= EXERCISE PASSAGE =
- Opening Delimiter -

Syrians, facing orders to demolish homes, fear fate in Lebanon

Dima Al-Kanj, 30, a Syrian refugee, gestures near the rubble of her dismantled concrete hut at a makeshift Syrian refugee camp in the Lebanese border town of Arsal, Lebanon July 4, 2019. (Reuters)
Updated 08 July 2019

Syrians, facing orders to demolish homes, fear fate in Lebanon

  • The army demolished at least 20 refugee homes on Monday, seven global aid agencies say

ARSAL, Lebanon: Dima Al-Kanj's house is now a pile of rubble and twisted metal.
It was just a concrete hut near the Lebanese border, but she had spent five years trying to make it cosy for her children after fleeing the war in Syria.
Then, under army orders, she had to smash it.
"Every year, we fixed up one thing after another so that we could live in what you'd call a home," she said, standing in the room levelled to the ground in the remote Lebanese town of Arsal. "Now, there's nothing left."
Kanj is among thousands of Syrian refugees who will be left stranded by a government decision to dismantle "semi-permanent structures" in eastern Lebanon, aid agencies say.
At least 15,000 children could become homeless.
Lebanon is toughening enforcement of work and housing rules - some of which were ignored for years - on its more than 1 million Syrian refugees. Lebanese politicians have also ramped up their calls for the Syrians to leave.
The army demolished at least 20 refugee homes on Monday, seven global aid agencies said.
In the makeshift Arsal camp where Kanj lives, home to 450 people, refugees said the army arrived at dawn with a small bulldozer taking down a few shelters.
Soldiers came again two days later as a reminder that people must remove their concrete walls and metal roofs.
Kanj, 30, has since paid men from a nearby camp to knock down her hut with jackhammers. She preferred to do it herself than face a forcible demolition.
She and her four small children are now crammed into their neighbour's hut across the dirt road with a dozen people.
"We're all sitting inside the same room on top of each other with our stuff," she said. "We can't rent a place or leave or do anything at all."
People at the camp said they would follow the rules but have found it hard to meet deadlines and find money for equipment. They must also get rid of the rubble.
Some worry they will not manage to cobble together the permitted tents from wood and plastic sheeting, which would barely shield them from Arsal's harsh winter.
The military first told them of the order some two months ago and has since allowed grace periods. The army has not commented on the demolitions, but a military source said the forces were executing a legal regulation.

- Closing Delimiter -

= Data extracted from a collection =
- Opening Delimiter -

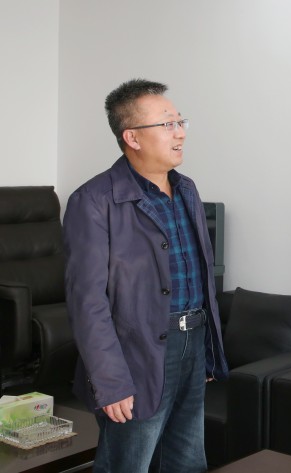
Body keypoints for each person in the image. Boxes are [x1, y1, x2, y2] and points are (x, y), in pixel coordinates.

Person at [64, 79, 228, 473]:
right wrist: (110, 380)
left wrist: (206, 351)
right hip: (136, 353)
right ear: (132, 137)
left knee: (187, 461)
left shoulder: (186, 190)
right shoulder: (94, 200)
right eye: (168, 124)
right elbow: (87, 301)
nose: (180, 132)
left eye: (180, 122)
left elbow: (200, 279)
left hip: (192, 343)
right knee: (128, 464)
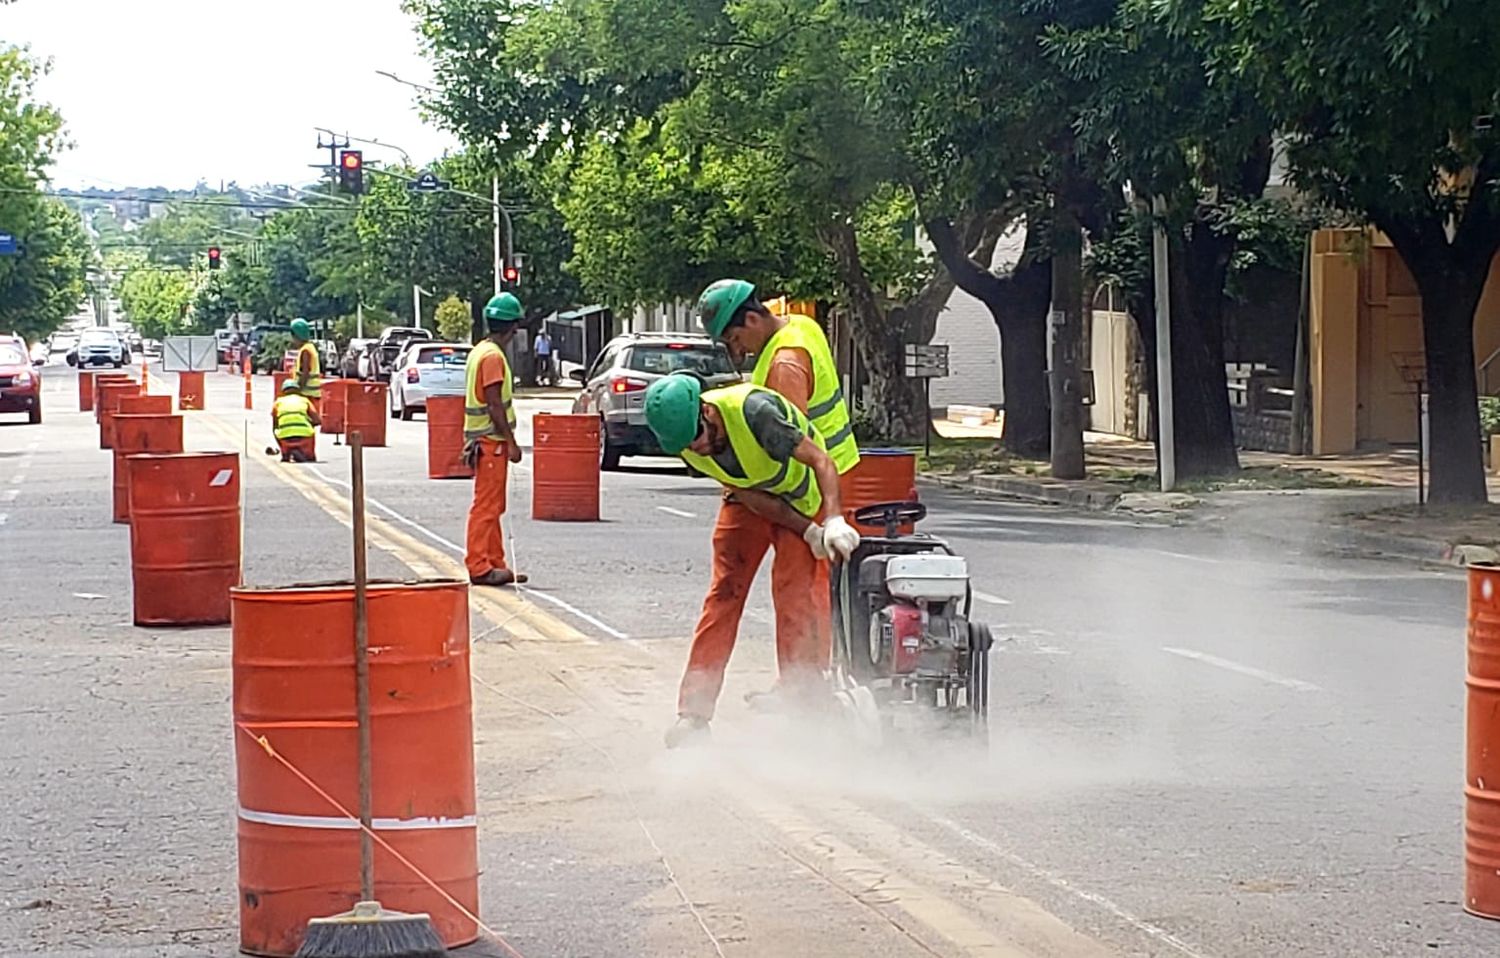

- Closing Delimiter -

= DIRECTIONS FOR THIS TASK =
From the article about Syrian refugees in Arsal, quote everything from "In the makeshift" down to "a few shelters.".

= FINISHED TASK =
In the makeshift Arsal camp where Kanj lives, home to 450 people, refugees said the army arrived at dawn with a small bulldozer taking down a few shelters.